[Dataset entries]
════════════════

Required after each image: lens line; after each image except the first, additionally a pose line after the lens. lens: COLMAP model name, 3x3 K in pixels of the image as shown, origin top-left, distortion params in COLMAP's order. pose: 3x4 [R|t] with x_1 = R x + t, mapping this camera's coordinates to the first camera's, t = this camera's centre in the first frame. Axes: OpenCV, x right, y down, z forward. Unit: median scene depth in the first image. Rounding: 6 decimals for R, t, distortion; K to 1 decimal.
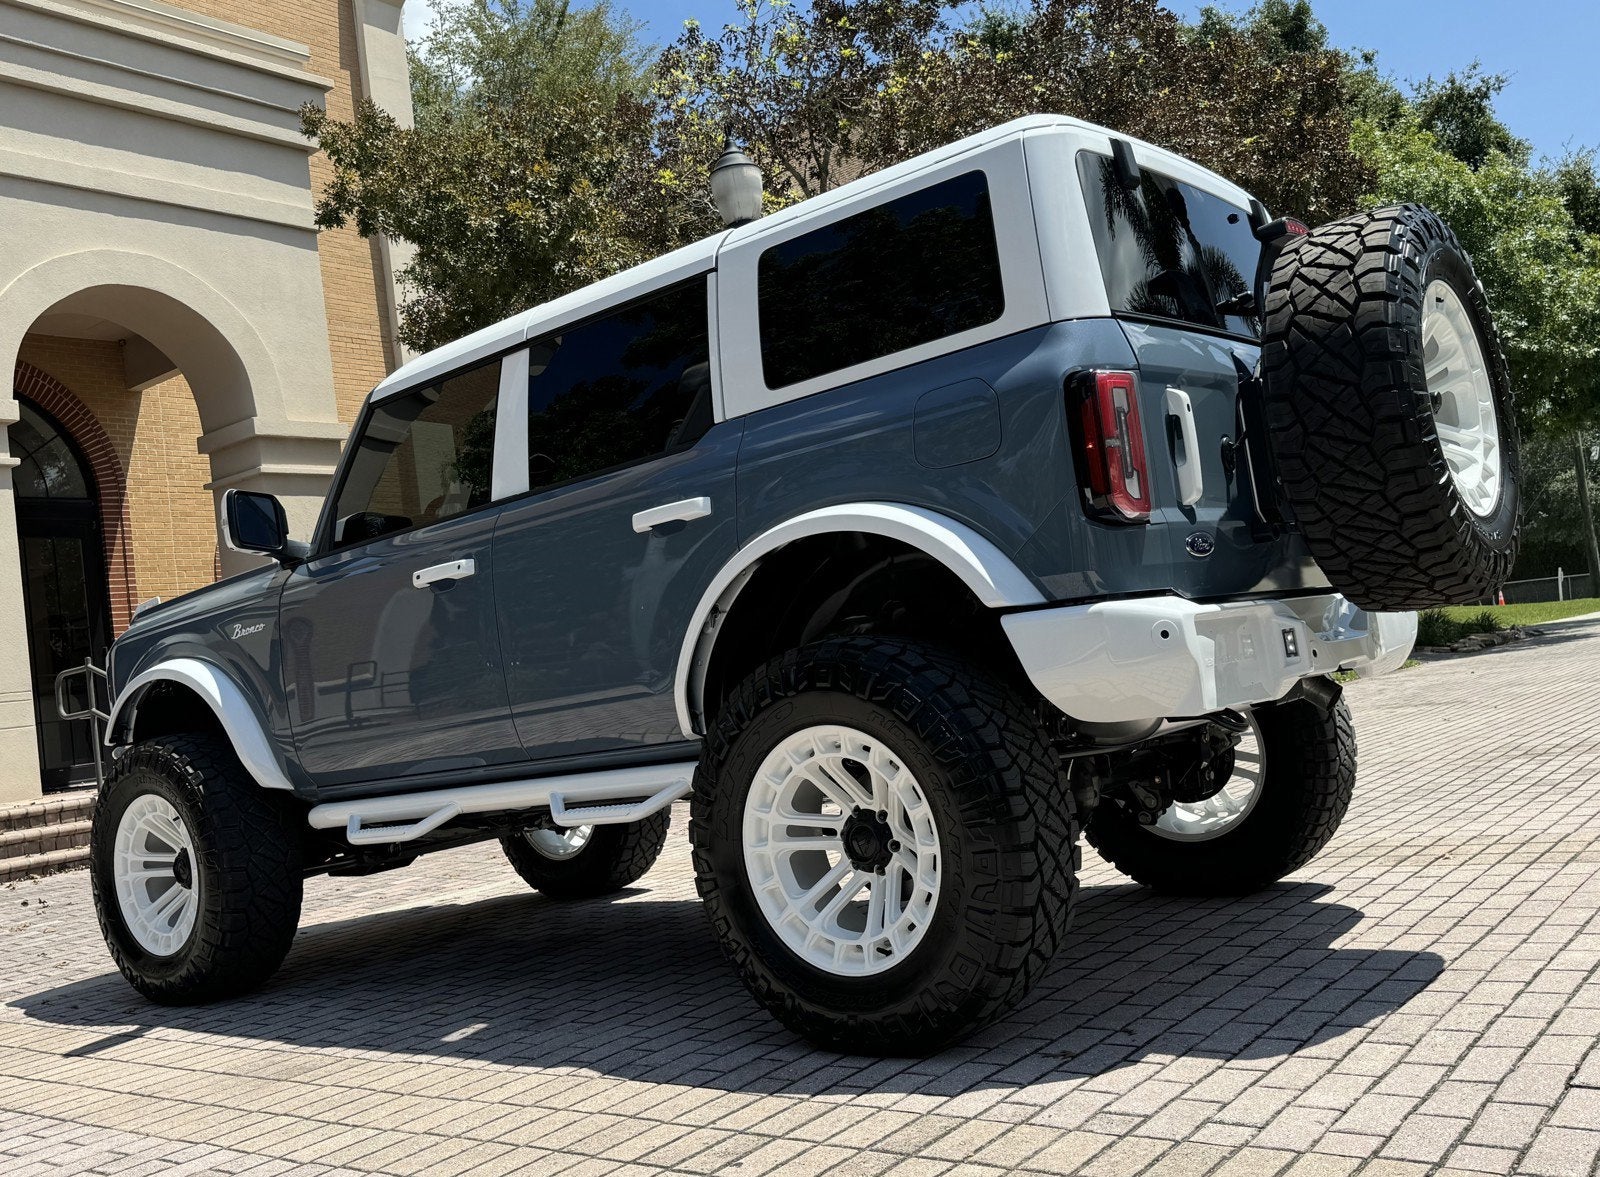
lens RADIAL K [[1503.5, 0, 795.8], [0, 1503.5, 589.8], [0, 0, 1]] dist [0.021892, -0.021935]
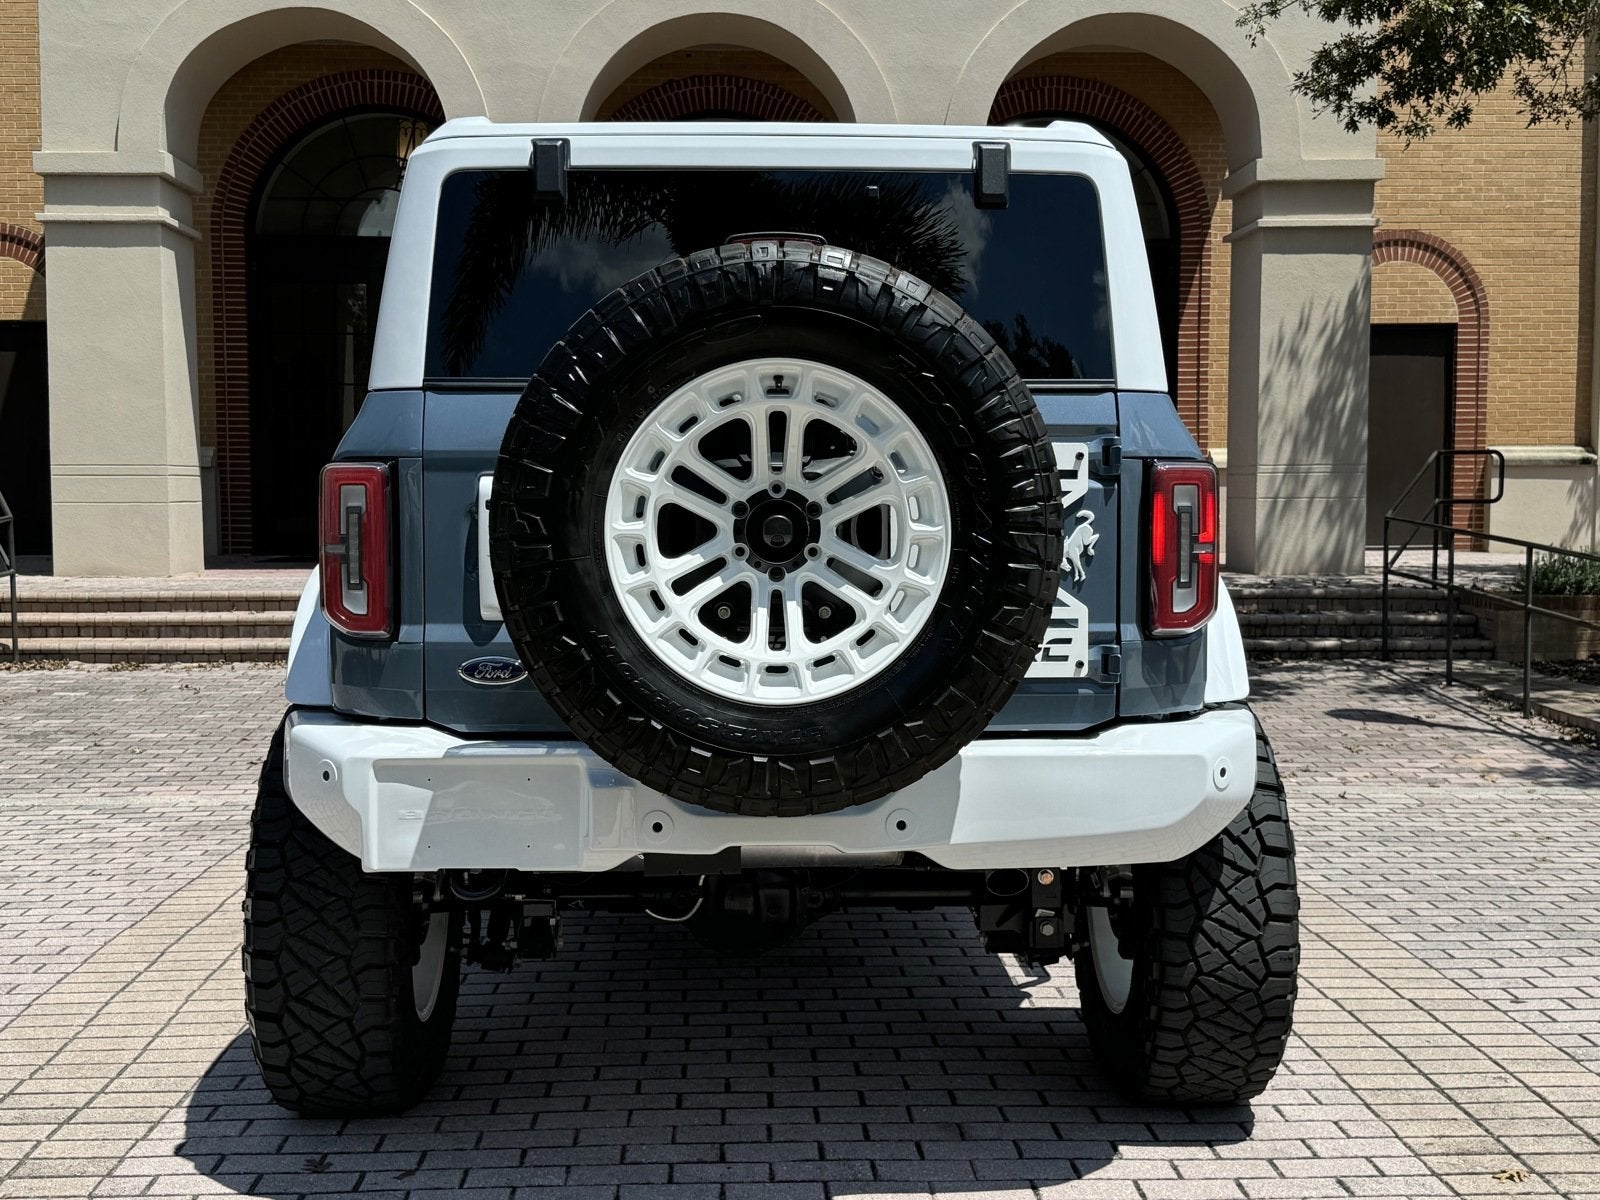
lens RADIAL K [[1828.1, 0, 743.4], [0, 1828.1, 601.7], [0, 0, 1]] dist [0.058061, 0.000000]
pose [[0.635854, 0.174329, -0.751863, 1.033677], [-0.037587, 0.979996, 0.195438, -0.241625], [0.770893, -0.096010, 0.629687, 0.437038]]
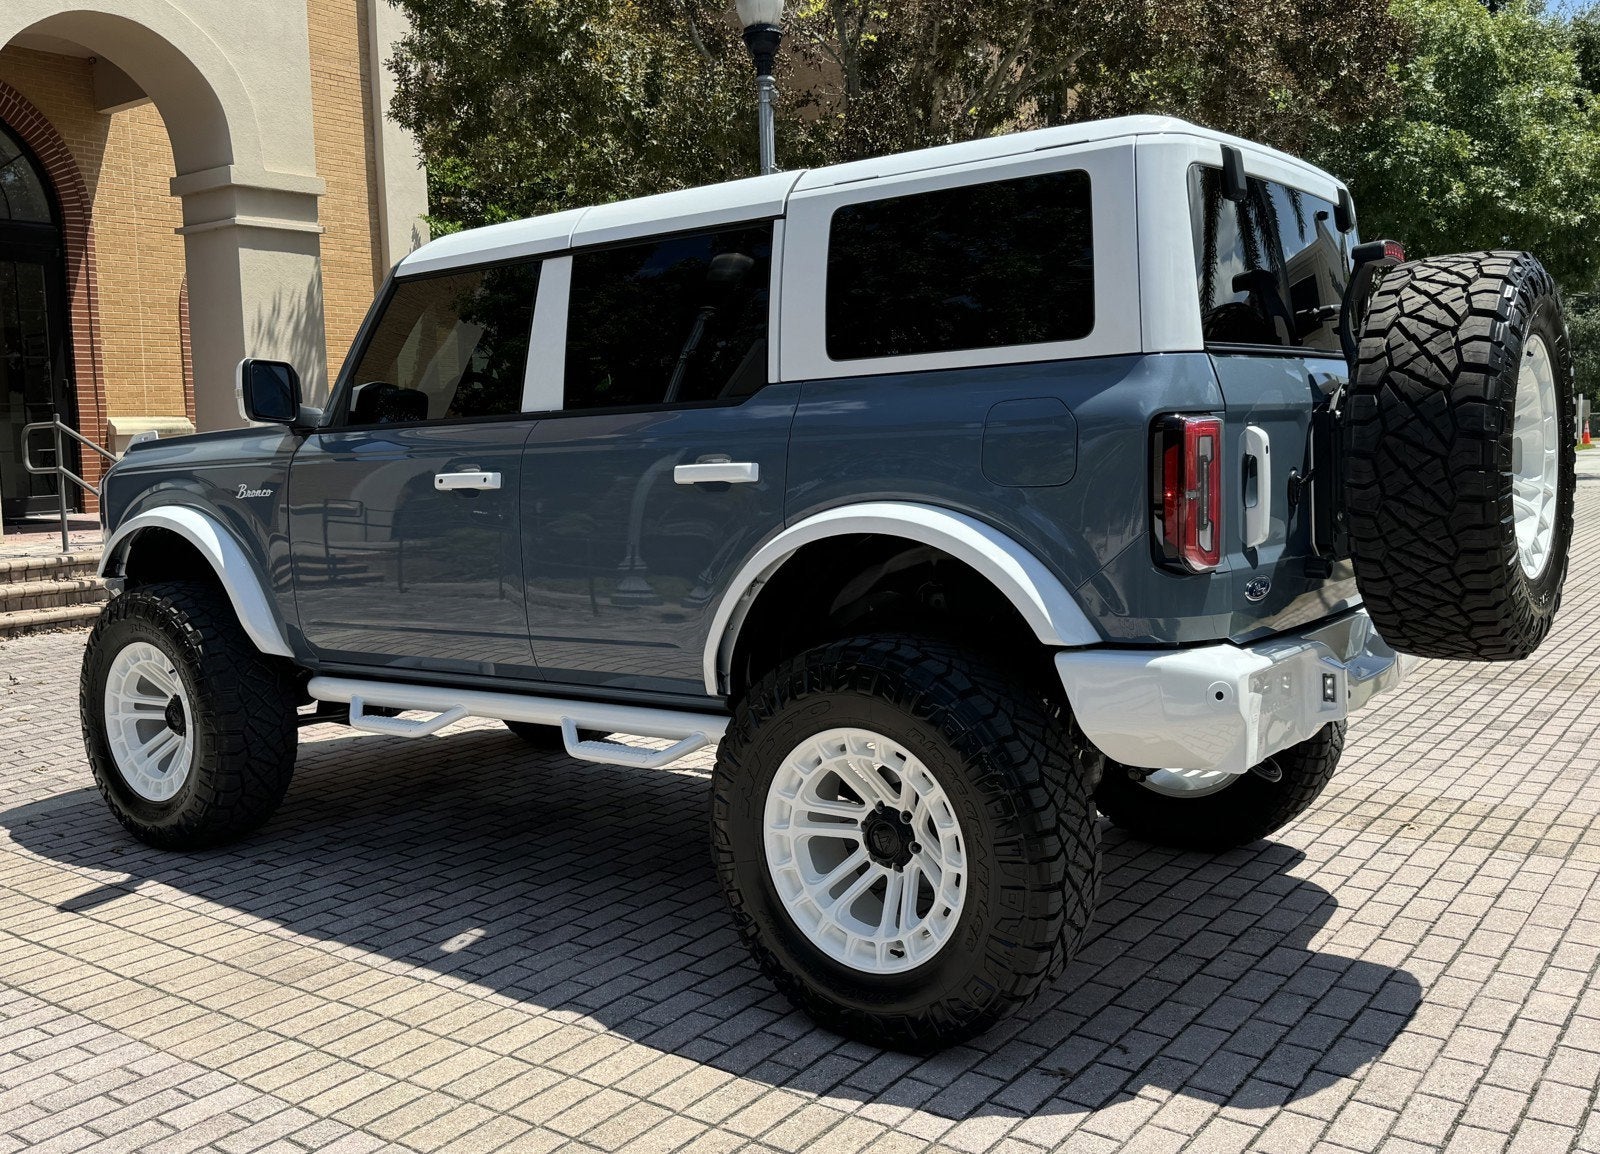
lens RADIAL K [[1476.5, 0, 791.3], [0, 1476.5, 574.0], [0, 0, 1]] dist [0.029116, -0.039186]
pose [[0.994562, 0.094891, 0.042919, -0.069593], [-0.100323, 0.983547, 0.150238, -0.135906], [-0.027957, -0.153727, 0.987718, 0.040397]]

════════════════

**WORK ORDER:**
Render the records above as a two-column CSV with the header instruction,output, giving one row per record with its text in one quoted field and its answer in the other, and line breaks turned into spaces. Leave the pictures out.

**ANSWER TO THIS TASK:**
instruction,output
"Required after each image: lens line; after each image except the first, additionally a pose line after the lens. lens: COLMAP model name, 3x3 K in pixels of the image as shown, origin top-left, distortion params in COLMAP's order. pose: 3x4 [R|t] with x_1 = R x + t, mapping this camera's coordinates to the first camera's, t = this camera's centre in the first frame. Axes: OpenCV, x right, y down, z forward. Unit: median scene depth in the first image. Rounding: 6 decimals for R, t, distortion; K to 1 decimal.","lens RADIAL K [[1503.5, 0, 795.8], [0, 1503.5, 589.8], [0, 0, 1]] dist [0.021892, -0.021935] lens RADIAL K [[1828.1, 0, 743.4], [0, 1828.1, 601.7], [0, 0, 1]] dist [0.058061, 0.000000] pose [[0.635854, 0.174329, -0.751863, 1.033677], [-0.037587, 0.979996, 0.195438, -0.241625], [0.770893, -0.096010, 0.629687, 0.437038]] lens RADIAL K [[1476.5, 0, 791.3], [0, 1476.5, 574.0], [0, 0, 1]] dist [0.029116, -0.039186] pose [[0.994562, 0.094891, 0.042919, -0.069593], [-0.100323, 0.983547, 0.150238, -0.135906], [-0.027957, -0.153727, 0.987718, 0.040397]]"